> WORK TASK
Transcribe exactly the lines from the one holding "- run the code" to the end of the data below, including both of those lines and no others.
::: MATERIALS PROVIDED :::
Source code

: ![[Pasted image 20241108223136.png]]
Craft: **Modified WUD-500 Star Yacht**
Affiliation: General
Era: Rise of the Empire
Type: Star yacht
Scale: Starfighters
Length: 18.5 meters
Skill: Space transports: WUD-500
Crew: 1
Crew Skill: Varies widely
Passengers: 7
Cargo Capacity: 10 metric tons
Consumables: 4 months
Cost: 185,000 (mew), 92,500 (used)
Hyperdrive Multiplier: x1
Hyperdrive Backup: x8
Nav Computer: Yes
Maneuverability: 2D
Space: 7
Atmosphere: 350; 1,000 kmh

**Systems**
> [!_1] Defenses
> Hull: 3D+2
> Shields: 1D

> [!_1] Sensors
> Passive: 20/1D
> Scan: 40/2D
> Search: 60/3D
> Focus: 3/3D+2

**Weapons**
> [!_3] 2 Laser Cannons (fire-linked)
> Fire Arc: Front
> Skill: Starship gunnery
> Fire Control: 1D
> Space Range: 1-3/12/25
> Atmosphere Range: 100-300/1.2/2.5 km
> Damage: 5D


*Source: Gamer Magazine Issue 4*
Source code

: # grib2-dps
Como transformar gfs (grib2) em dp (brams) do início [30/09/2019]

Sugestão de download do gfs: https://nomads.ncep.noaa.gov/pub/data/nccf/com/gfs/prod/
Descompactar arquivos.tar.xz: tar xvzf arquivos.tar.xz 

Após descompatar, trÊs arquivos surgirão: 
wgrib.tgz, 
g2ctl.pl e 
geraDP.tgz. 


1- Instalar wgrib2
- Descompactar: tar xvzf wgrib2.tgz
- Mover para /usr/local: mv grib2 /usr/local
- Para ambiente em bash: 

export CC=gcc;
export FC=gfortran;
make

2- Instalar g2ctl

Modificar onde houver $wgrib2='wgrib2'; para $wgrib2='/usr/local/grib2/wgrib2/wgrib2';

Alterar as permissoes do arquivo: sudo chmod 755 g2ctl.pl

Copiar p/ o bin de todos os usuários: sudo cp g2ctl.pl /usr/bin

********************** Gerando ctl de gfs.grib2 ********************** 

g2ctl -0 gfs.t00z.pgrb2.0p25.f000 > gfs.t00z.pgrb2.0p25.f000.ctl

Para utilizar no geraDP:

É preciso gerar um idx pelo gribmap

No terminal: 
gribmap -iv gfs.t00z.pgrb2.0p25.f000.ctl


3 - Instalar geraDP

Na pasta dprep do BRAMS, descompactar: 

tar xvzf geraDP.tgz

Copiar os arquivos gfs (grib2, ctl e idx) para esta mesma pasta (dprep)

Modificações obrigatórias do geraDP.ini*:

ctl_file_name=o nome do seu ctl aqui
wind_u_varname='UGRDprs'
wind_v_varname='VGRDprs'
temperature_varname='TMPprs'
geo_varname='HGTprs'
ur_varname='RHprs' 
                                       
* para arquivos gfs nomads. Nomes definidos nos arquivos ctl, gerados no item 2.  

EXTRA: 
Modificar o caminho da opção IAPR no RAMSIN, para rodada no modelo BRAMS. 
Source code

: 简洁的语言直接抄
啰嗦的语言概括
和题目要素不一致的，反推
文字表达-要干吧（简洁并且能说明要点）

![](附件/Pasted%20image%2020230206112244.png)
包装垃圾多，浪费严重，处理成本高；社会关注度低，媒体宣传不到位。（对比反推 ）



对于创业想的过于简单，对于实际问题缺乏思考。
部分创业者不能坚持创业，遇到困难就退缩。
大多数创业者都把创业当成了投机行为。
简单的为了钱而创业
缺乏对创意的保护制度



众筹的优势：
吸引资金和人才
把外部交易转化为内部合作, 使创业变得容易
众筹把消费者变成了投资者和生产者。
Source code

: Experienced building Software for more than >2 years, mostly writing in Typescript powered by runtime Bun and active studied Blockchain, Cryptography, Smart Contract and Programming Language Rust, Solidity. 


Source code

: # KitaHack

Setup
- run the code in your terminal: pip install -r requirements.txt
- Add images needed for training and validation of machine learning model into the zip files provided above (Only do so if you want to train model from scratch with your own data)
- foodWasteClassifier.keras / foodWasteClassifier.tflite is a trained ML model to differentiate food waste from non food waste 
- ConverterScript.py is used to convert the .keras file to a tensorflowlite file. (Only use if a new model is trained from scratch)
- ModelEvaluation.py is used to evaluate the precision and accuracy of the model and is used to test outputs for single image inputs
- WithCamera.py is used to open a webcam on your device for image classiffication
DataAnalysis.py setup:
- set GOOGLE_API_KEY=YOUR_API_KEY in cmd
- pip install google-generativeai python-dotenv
:::
> TASK OUTPUT
- run the code in your terminal: pip install -r requirements.txt
- Add images needed for training and validation of machine learning model into the zip files provided above (Only do so if you want to train model from scratch with your own data)
- foodWasteClassifier.keras / foodWasteClassifier.tflite is a trained ML model to differentiate food waste from non food waste 
- ConverterScript.py is used to convert the .keras file to a tensorflowlite file. (Only use if a new model is trained from scratch)
- ModelEvaluation.py is used to evaluate the precision and accuracy of the model and is used to test outputs for single image inputs
- WithCamera.py is used to open a webcam on your device for image classiffication
DataAnalysis.py setup:
- set GOOGLE_API_KEY=YOUR_API_KEY in cmd
- pip install google-generativeai python-dotenv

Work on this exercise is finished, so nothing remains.